Transferência de Pacientes: Ética e Dever do Hospital de Referência

Santa Casa de Marília (SP) — Prova 2017

Enunciado

Assinale a CORRETA:

Alternativas

  1. A) É um direito que assiste ao médico que trabalhe em um pronto socorro negar-se a atender um paciente transferido de outro serviço, em ambulância sem acompanhamento médico, quando previamente não foi solicitada vaga para a internação, ou quando não houver relatório médico acompanhando o paciente. 
  2. B) O hospital previamente estabelecido como referência não pode negar atendimento aos casos que se enquadrem em sua capacidade de resolução. 
  3. C) Antes de decidir a remoção do paciente, faz-se necessário realizar contato com o médico receptor ou diretor técnico no hospital de destino, e ter a concordância do(s) mesmo(s), exceto se o paciente correr risco de morte. 
  4. D) As providências administrativas e operacionais para o transporte de pacientes são de responsabilidade do Médico Diretor Técnico da instituição que estiver transferindo o paciente. 
  5. E) Nos casos de empresas que somente possuírem ambulâncias do tipo A, ou seja, veículos destinados ao transporte em decúbito horizontal de pacientes que não apresentem risco de vida, para remoções simples e de caráter eletivo, é dispensada a existência, no âmbito da empresa, de um médico responsável técnico. 

Pérola Clínica

Hospital de referência não pode negar atendimento a casos em sua capacidade de resolução.

Resumo-Chave

Hospitais de referência têm o dever ético e legal de atender pacientes que se enquadram em sua capacidade de resolução, especialmente no contexto do SUS. A recusa de atendimento, exceto em situações específicas e bem justificadas, é uma infração ética.

Contexto Educacional

A ética médica e a legislação do Sistema Único de Saúde (SUS) estabelecem diretrizes claras para o atendimento e a transferência de pacientes, sendo um tema recorrente em provas de residência e fundamental para a prática clínica. Um dos princípios basilares é o dever de atendimento, especialmente em situações de urgência e emergência, onde a vida do paciente está em risco. Nenhum médico ou instituição pode recusar atendimento que seja de sua alçada e capacidade. Os hospitais previamente estabelecidos como referência em uma rede de saúde têm a obrigação de atender aos casos que se enquadram em sua capacidade de resolução. Isso visa garantir a integralidade e a equidade do acesso à saúde. A recusa injustificada de atendimento por um serviço de referência é considerada uma infração ética e legal, podendo acarretar sérias consequências para os envolvidos. Para a segurança do paciente e a eficiência do sistema, a transferência de pacientes deve ser cuidadosamente planejada. Isso inclui o contato prévio com o hospital de destino para garantir a vaga e a capacidade de atendimento, além da responsabilidade da instituição de origem em prover as condições adequadas para o transporte. A compreensão desses aspectos é vital para o residente, que frequentemente se depara com decisões sobre encaminhamentos e transferências.

Perguntas Frequentes

Em que situações um pronto-socorro pode recusar o atendimento a um paciente?

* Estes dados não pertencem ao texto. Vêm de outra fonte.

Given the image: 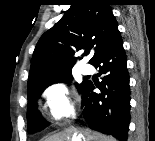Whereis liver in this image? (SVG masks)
I'll return each instance as SVG.
<instances>
[{"label": "liver", "instance_id": "liver-1", "mask_svg": "<svg viewBox=\"0 0 155 141\" xmlns=\"http://www.w3.org/2000/svg\"><path fill=\"white\" fill-rule=\"evenodd\" d=\"M115 141L113 137L103 135L90 129L78 130L75 128H68L62 132L54 134L45 141Z\"/></svg>", "mask_w": 155, "mask_h": 141}]
</instances>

Um pronto-socorro não pode recusar o atendimento inicial para estabilização de um paciente em situação de urgência ou emergência. A recusa pode ocorrer apenas se o paciente não apresentar risco iminente de vida e o serviço não tiver capacidade ou especialidade para o caso, desde que haja um sistema de referência e contrarreferência adequado.

Qual a importância do contato prévio com o hospital de destino antes da remoção?

O contato prévio com o médico receptor ou diretor técnico do hospital de destino é crucial para garantir a aceitação do paciente, a disponibilidade de recursos e a continuidade do cuidado. Isso evita transferências desnecessárias ou para locais inadequados, otimizando o fluxo e a segurança do paciente, exceto em risco iminente de morte.

Quem é o responsável pelas providências operacionais no transporte de pacientes?

As providências administrativas e operacionais para o transporte de pacientes são de responsabilidade da instituição de origem que está transferindo o paciente, geralmente sob a supervisão do Médico Diretor Técnico. Isso inclui garantir as condições adequadas e o acompanhamento necessário durante o transporte.